Ein Kind auf 320 Quadratmetern

Seit dem 15. Mai ist theoretisch wieder Kleingruppentraining erlaubt. Vorausgesetzt "die Sportausübung erfolgt kontaktfrei und die Einhaltung des Mindestabstands von 1,5 Metern zwischen den Sportlerinnen und Sportlern sowie zu anderen Personen ist durchgehend sichergestellt", wie es zum Beispiel in der Eindämmungsverordnung des Berliner Senats heißt. Der Umsetzung stehen in erster Linie Platzprobleme im Weg. "Wir trainieren unter abenteuerlichen Bedingungen", sagt Müller. Die Gruppengröße beim Training ist auf acht Personen beschränkt - inklusive Übungsleiter. Laut den zusätzlichen Maßgaben des Berliner Fußballverbandes muss eine solche Gruppe eine ganze Platzhälfte für sich haben. Dieter Müller beschreibt skurrile Bilder. "Man trainiere mit sieben G-Jugendlichen auf einer Hälfte. Jeder Sechs- oder Siebenjährige habe so 320 Quadratmeter für sich. "Das muss man sich mal in einer Wohnung vorstellen."

+ + +

Zu erledigende Aufgabe
Kannst du den Dokumentabschnitt zum Kleingruppentraining im Fußball vollständig und Wort für Wort wiederholen?

Gespeicherte Daten
+ + +

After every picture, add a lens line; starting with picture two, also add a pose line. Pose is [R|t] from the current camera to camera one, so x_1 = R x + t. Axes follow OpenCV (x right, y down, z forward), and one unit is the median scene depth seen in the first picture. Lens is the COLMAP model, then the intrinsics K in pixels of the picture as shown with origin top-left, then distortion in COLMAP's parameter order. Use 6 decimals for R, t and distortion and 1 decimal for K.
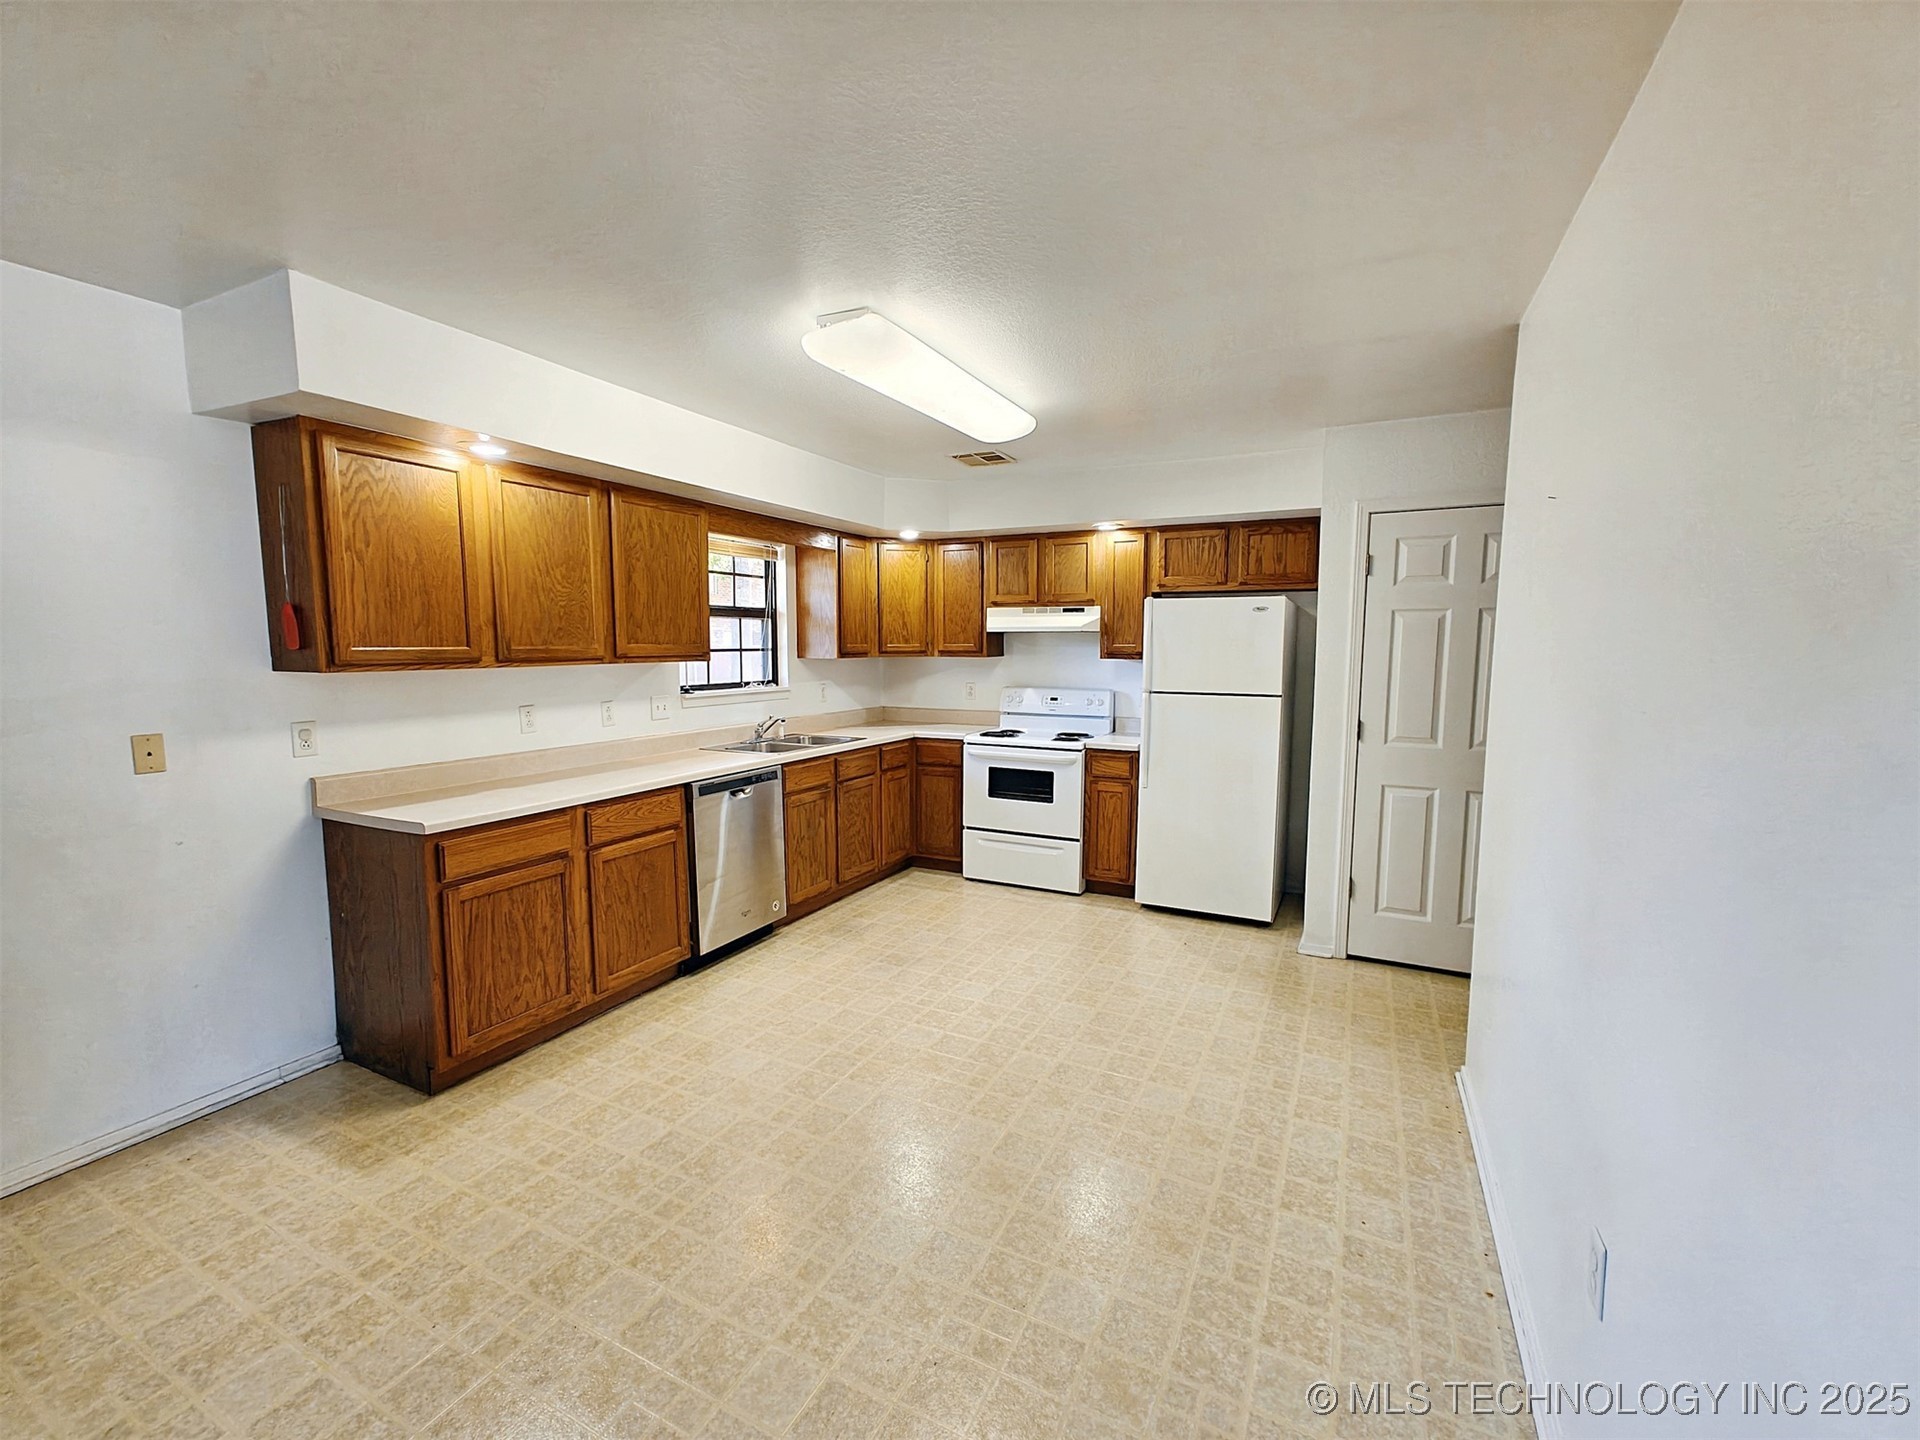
lens RADIAL K [[788.6, 0, 965.2], [0, 788.6, 725.9], [0, 0, 1]] dist [-0.004927, -0.000415]
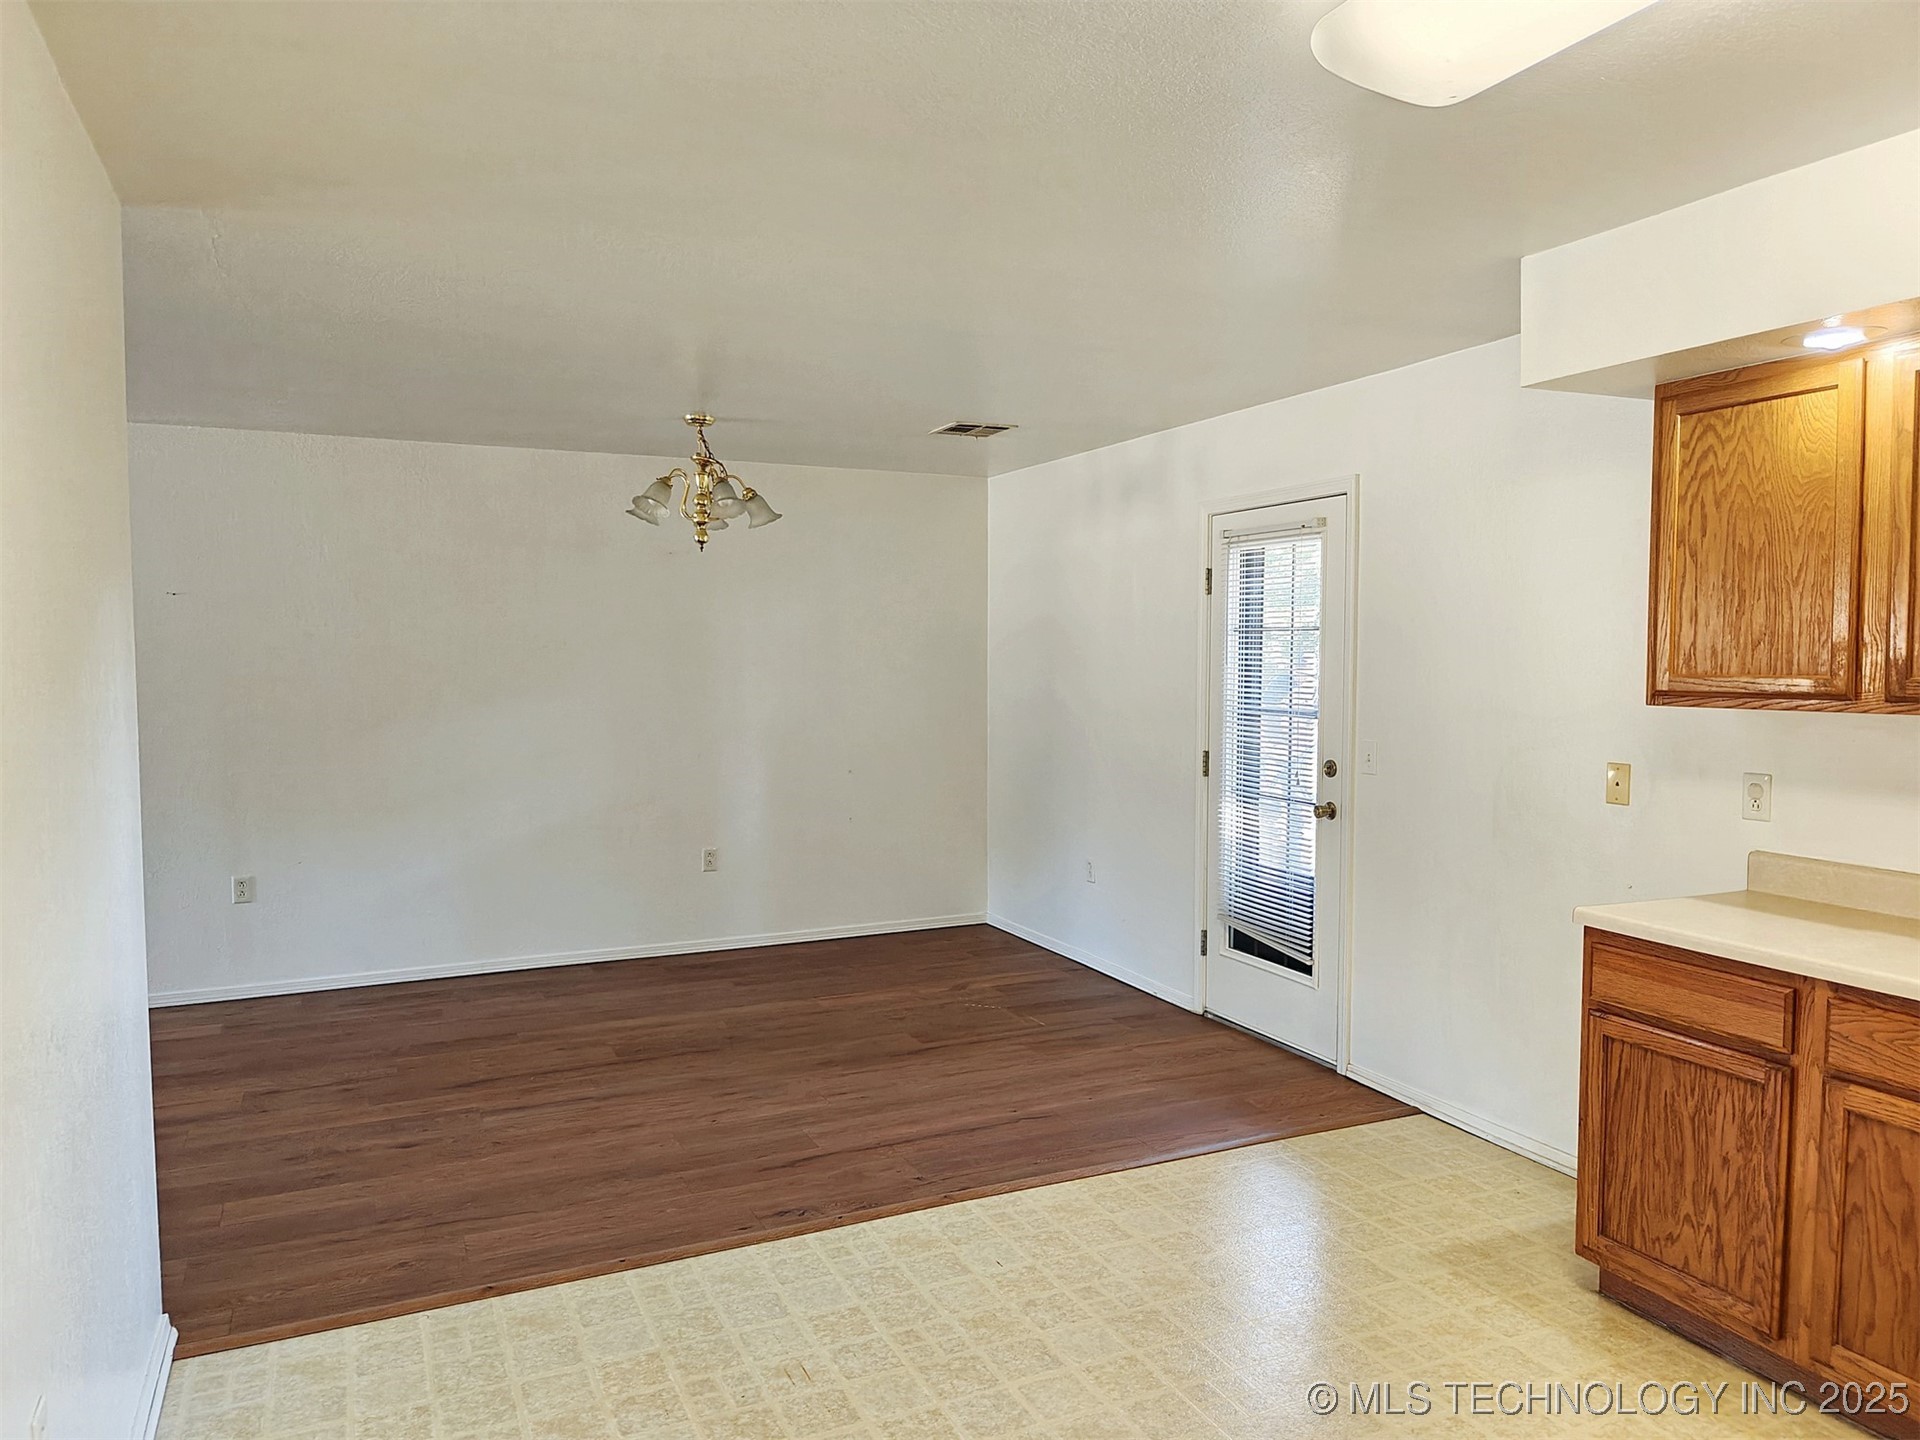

+ + +

Ergebnis der Aufgabe
Ein Kind auf 320 Quadratmetern

Seit dem 15. Mai ist theoretisch wieder Kleingruppentraining erlaubt. Vorausgesetzt "die Sportausübung erfolgt kontaktfrei und die Einhaltung des Mindestabstands von 1,5 Metern zwischen den Sportlerinnen und Sportlern sowie zu anderen Personen ist durchgehend sichergestellt", wie es zum Beispiel in der Eindämmungsverordnung des Berliner Senats heißt. Der Umsetzung stehen in erster Linie Platzprobleme im Weg. "Wir trainieren unter abenteuerlichen Bedingungen", sagt Müller. Die Gruppengröße beim Training ist auf acht Personen beschränkt - inklusive Übungsleiter. Laut den zusätzlichen Maßgaben des Berliner Fußballverbandes muss eine solche Gruppe eine ganze Platzhälfte für sich haben. Dieter Müller beschreibt skurrile Bilder. "Man trainiere mit sieben G-Jugendlichen auf einer Hälfte. Jeder Sechs- oder Siebenjährige habe so 320 Quadratmeter für sich. "Das muss man sich mal in einer Wohnung vorstellen."